(Provided data Opens)
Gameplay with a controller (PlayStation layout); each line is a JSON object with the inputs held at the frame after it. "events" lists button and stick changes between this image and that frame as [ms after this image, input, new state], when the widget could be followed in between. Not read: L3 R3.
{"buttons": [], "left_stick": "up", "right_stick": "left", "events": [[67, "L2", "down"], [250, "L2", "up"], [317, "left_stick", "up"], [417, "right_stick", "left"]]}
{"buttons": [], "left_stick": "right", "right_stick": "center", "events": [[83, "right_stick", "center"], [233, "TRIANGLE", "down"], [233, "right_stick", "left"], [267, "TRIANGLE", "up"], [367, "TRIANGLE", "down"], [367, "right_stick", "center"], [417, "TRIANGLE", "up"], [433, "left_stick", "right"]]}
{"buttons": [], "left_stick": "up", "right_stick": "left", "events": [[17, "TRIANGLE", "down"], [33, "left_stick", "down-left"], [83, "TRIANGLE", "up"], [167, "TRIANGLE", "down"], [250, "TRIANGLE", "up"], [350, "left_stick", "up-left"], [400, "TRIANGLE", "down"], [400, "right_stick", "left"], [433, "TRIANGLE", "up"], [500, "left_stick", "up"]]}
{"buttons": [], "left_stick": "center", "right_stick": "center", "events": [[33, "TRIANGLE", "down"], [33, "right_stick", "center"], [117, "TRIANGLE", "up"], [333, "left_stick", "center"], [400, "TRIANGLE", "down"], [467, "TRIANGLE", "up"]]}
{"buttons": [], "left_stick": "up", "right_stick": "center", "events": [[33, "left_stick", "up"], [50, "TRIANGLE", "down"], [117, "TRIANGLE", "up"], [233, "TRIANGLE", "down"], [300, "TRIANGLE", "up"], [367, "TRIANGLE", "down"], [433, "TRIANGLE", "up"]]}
(Provided data Closes)
**Task directions:**
Write out all the data again, exactly as it appears.

**Exercise response:**
Gameplay with a controller (PlayStation layout); each line is a JSON object with the inputs held at the frame after it. "events" lists button and stick changes between this image and that frame as [ms after this image, input, new state], when the widget could be followed in between. Not read: L3 R3.
{"buttons": [], "left_stick": "up", "right_stick": "left", "events": [[67, "L2", "down"], [250, "L2", "up"], [317, "left_stick", "up"], [417, "right_stick", "left"]]}
{"buttons": [], "left_stick": "right", "right_stick": "center", "events": [[83, "right_stick", "center"], [233, "TRIANGLE", "down"], [233, "right_stick", "left"], [267, "TRIANGLE", "up"], [367, "TRIANGLE", "down"], [367, "right_stick", "center"], [417, "TRIANGLE", "up"], [433, "left_stick", "right"]]}
{"buttons": [], "left_stick": "up", "right_stick": "left", "events": [[17, "TRIANGLE", "down"], [33, "left_stick", "down-left"], [83, "TRIANGLE", "up"], [167, "TRIANGLE", "down"], [250, "TRIANGLE", "up"], [350, "left_stick", "up-left"], [400, "TRIANGLE", "down"], [400, "right_stick", "left"], [433, "TRIANGLE", "up"], [500, "left_stick", "up"]]}
{"buttons": [], "left_stick": "center", "right_stick": "center", "events": [[33, "TRIANGLE", "down"], [33, "right_stick", "center"], [117, "TRIANGLE", "up"], [333, "left_stick", "center"], [400, "TRIANGLE", "down"], [467, "TRIANGLE", "up"]]}
{"buttons": [], "left_stick": "up", "right_stick": "center", "events": [[33, "left_stick", "up"], [50, "TRIANGLE", "down"], [117, "TRIANGLE", "up"], [233, "TRIANGLE", "down"], [300, "TRIANGLE", "up"], [367, "TRIANGLE", "down"], [433, "TRIANGLE", "up"]]}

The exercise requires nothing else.